One of the most extraordinary facets of Ilese's meteoric rise though has been the way that her TikTok following has crossed over so seamlessly into streaming success and a very quickly established loyal fan base.

“When the song started blowing up I was originally thinking, ‘OK, it will just live on TikTok, it'll probably be really hard to get it to transfer over to any other platform,’ but it was really crazy to see that the second it started blowing up there, the Spotify and Amazon numbers started jumping, then Amazon Music and my Instagram. What was really great about the label I just signed with (10K/Homemade Projects) is we found a way to make sure it translated over to me as an artist as well, which I'm so thankful for because a lot of times songs, books and even artists come in for a moment and then just get lost in dust.”

An impressive branch of this has been how fans have fallen in love with her previous releases as well. Since all of this was made with Moller, I wonder what kind of effect their sudden fame has had on their working relationship, now that they have the entire music industry knocking on their shared door. Will they continue to work with each other as consistently?

“I’ve been working with tons of new artists, writers and producers ever since I moved to LA." Ilese explains. "When I first got here, I would try and get in a room with absolutely anyone, and a lot of those songs I ended up keeping for this project, so there will be some new names on songs that are coming out soon. But Bendik is always going to be the constant thread, because I think he is the best producer and writer that I've ever encountered. So even if he wasn't in the room, I always take the tracks to him afterwards. He’s basically an executive producer for my artist project, and he’s also my favourite person to work with.

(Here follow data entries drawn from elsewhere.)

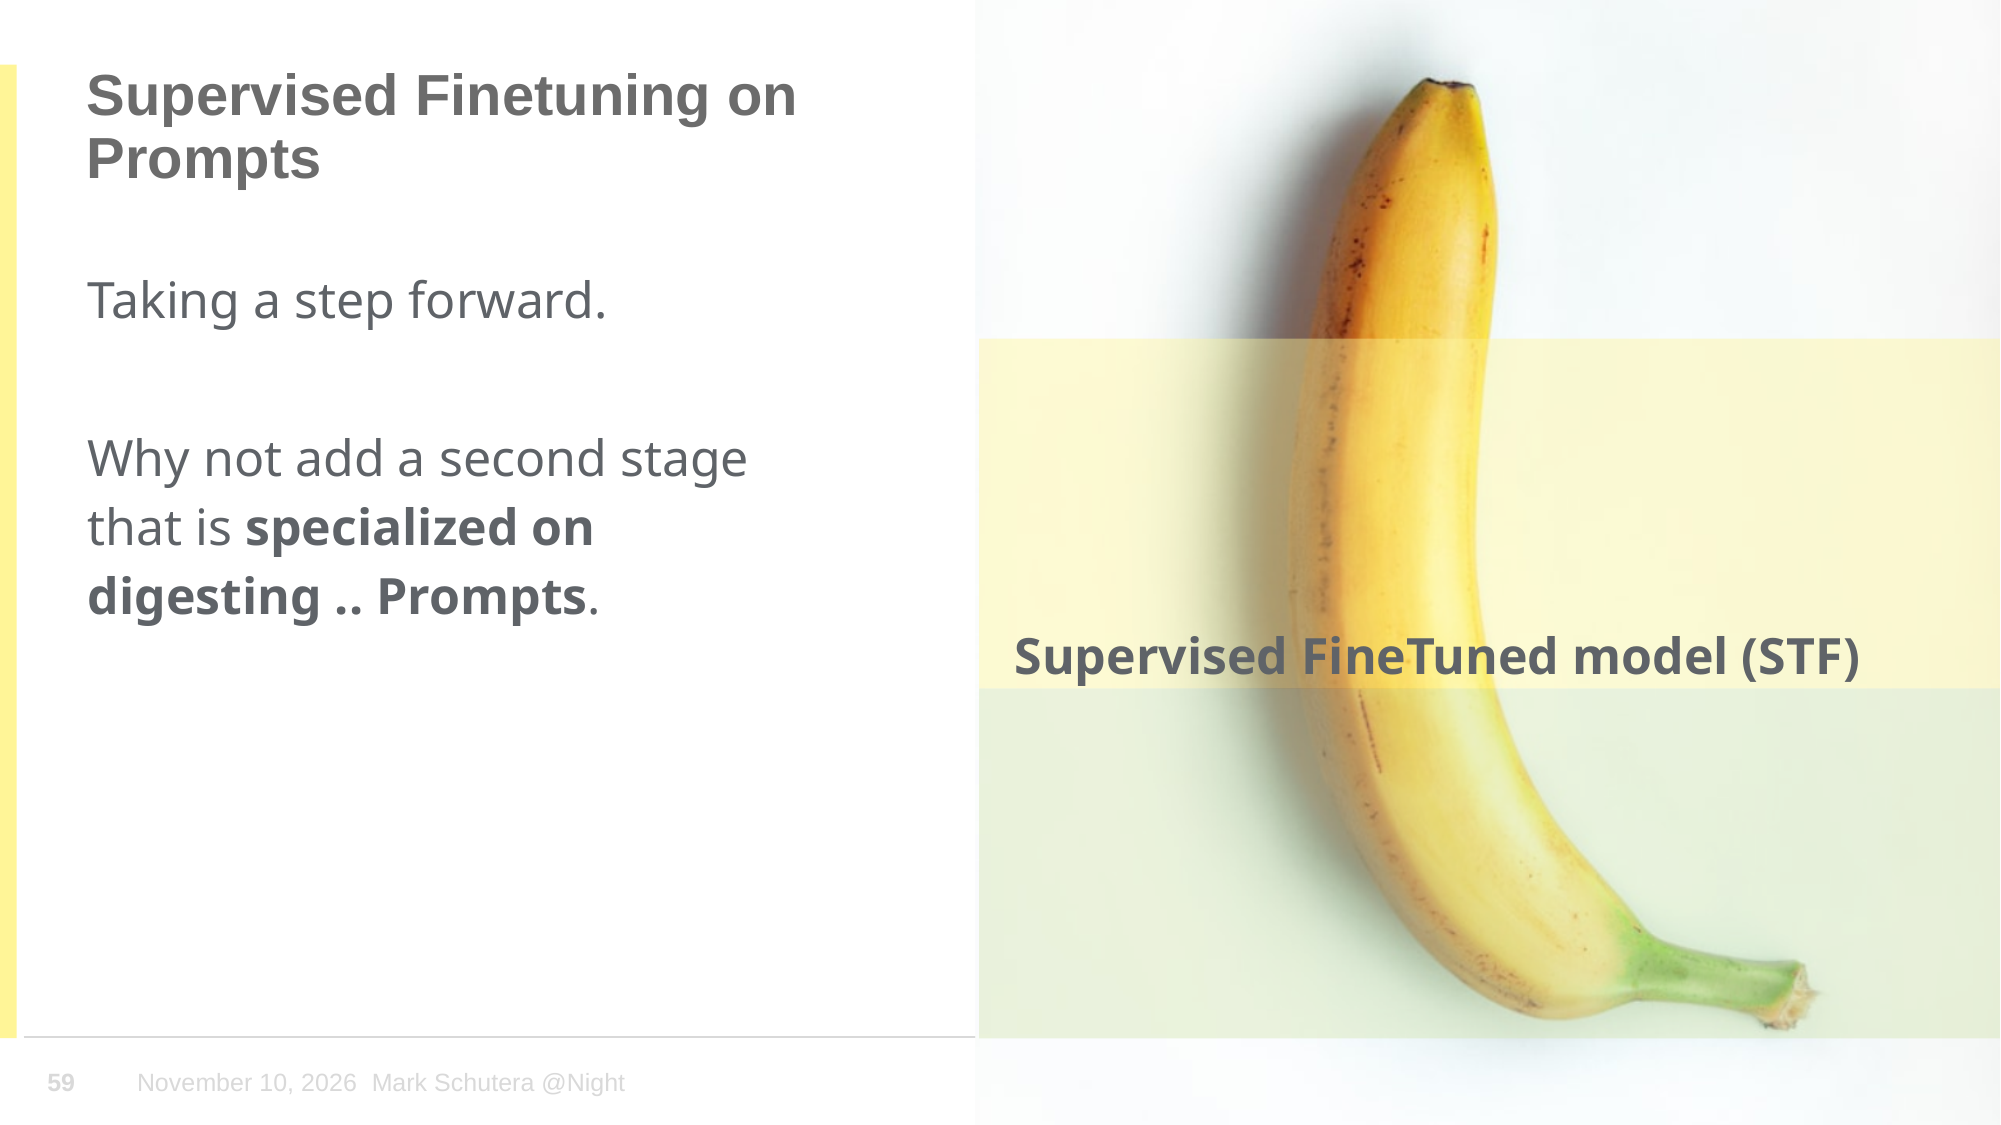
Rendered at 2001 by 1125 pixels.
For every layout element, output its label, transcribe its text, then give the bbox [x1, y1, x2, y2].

list Taking a step forward. Why not add a second stage that is specialized on digesting .. Prompts. [87, 259, 784, 1014]
slide_number 59 [47, 1038, 119, 1125]
title Supervised Finetuning on Prompts [86, 64, 915, 191]
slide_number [137, 1038, 362, 1125]
picture [915, 0, 2001, 1125]
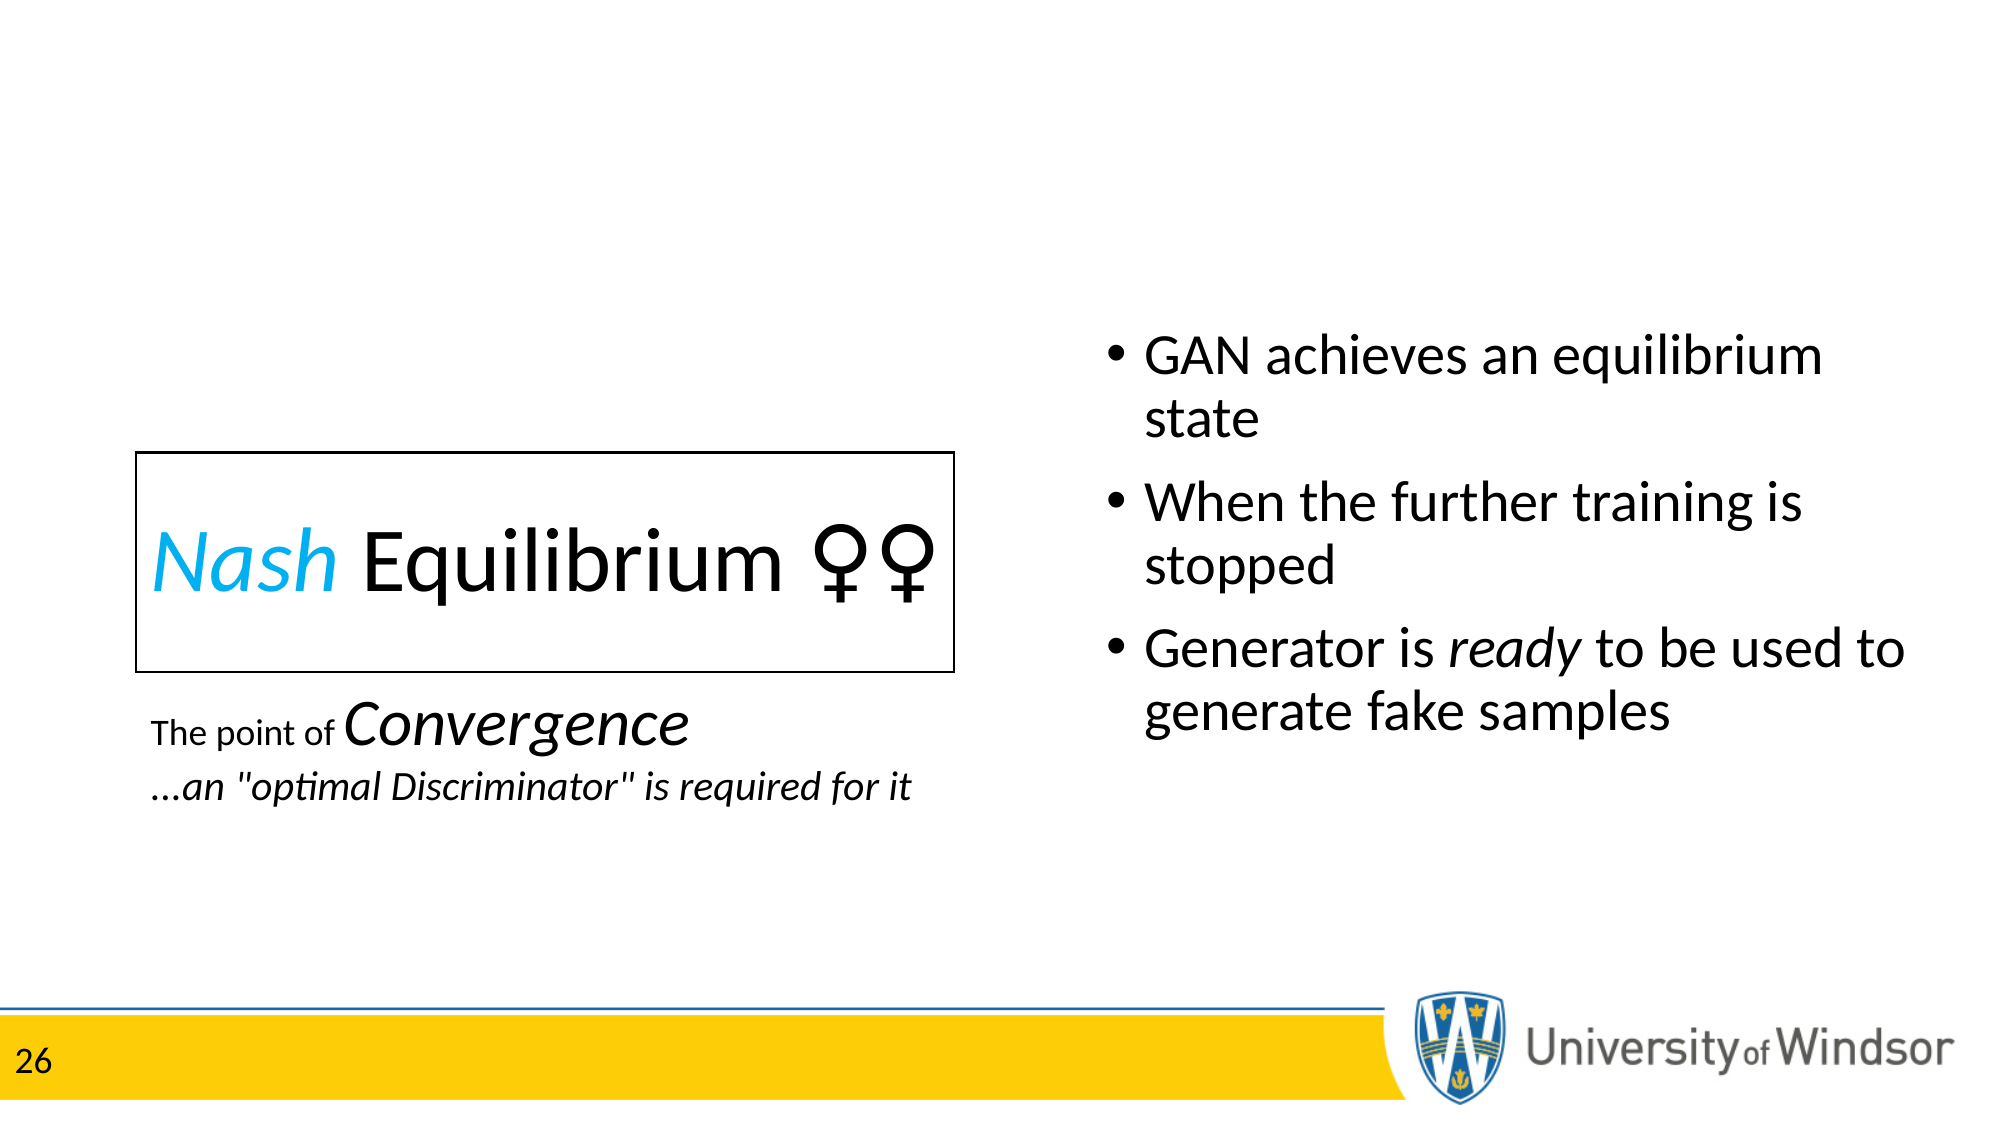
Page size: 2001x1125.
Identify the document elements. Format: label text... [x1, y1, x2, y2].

title Nash Equilibrium 🧘‍♀️ [135, 451, 955, 671]
text_box The point of Convergence ...an "optimal Discriminator" is required for it [135, 671, 964, 817]
slide_number 26 [0, 1028, 450, 1088]
picture [0, 974, 2000, 1125]
list GAN achieves an equilibrium state When the further training is stopped Generator is ready to be used to generate fake samples [1091, 317, 1942, 806]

“So even though I do have sessions with new people, basically every day of the week, we always try and make time for each other. We write on the weekends, and I often bring him into my sessions. And he brings me into his too.”

We spend a moment reflecting again on her journey, as I start to realise that while her global success may have happened overnight, it is clear that this just a sudden spike in following after a lifelong commitment to her craft. A somewhat bizarre divulgence from ordinary teenage life is that Ilese spent the latter years of high school in a reality TV show. Yet, upon reflection, I realise that her early role on television is perhaps a foreshadowing to her ambivalence with fame and imaging.

“One day I was sitting in Science and I got a text that said ‘Hey, do you want to be in a reality show with me?’ I was 16, and it turned out they had found us on Facebook through pictures and videos. It was called This Is Summer. They filmed for eight months, and just followed us around. But we were all quite normal, and they realised pretty quickly that it was not going to be full of drama. But a load of us did music so that was a nice thread throughout.”

I wonder if this brush with fame was an early indicator of her future success, but she brushes it off. “I am not made for reality TV. I’m not interesting enough for it.”

Clearly it‘s going to take more than a TV show or a globally charting breakout single to give Ilese an ego, but her ease with fame, branding and individuality must stem from somewhere. When I ask her what the biggest moment has been for her in what she describes as “the best month of my life in the worst year,” she does not delve into details of her sessions with bona fide pop icons such as Charlie Puth, the hordes of fans that now flood her DM’s, or Zane Lowe raving about her on his Beats 1 Radio show, but rather:

“I got a puppy!”

Salem Ilese’s life may have taken some drastic turns since I first met her in that studio in March, and it will undoubtedly continue to do so, but as the world may change around her it seems unlikely that she will change with it.

In fact, if she does get a night off in the months to come, you can still picture her using it to help her boyfriend out on yet another hit song at the Burbank studio he rents a few days a week. The only difference you imagine is now, she’ll be bringing the puppy.

Mad At Disney is out now via 10K/Homemade Projects.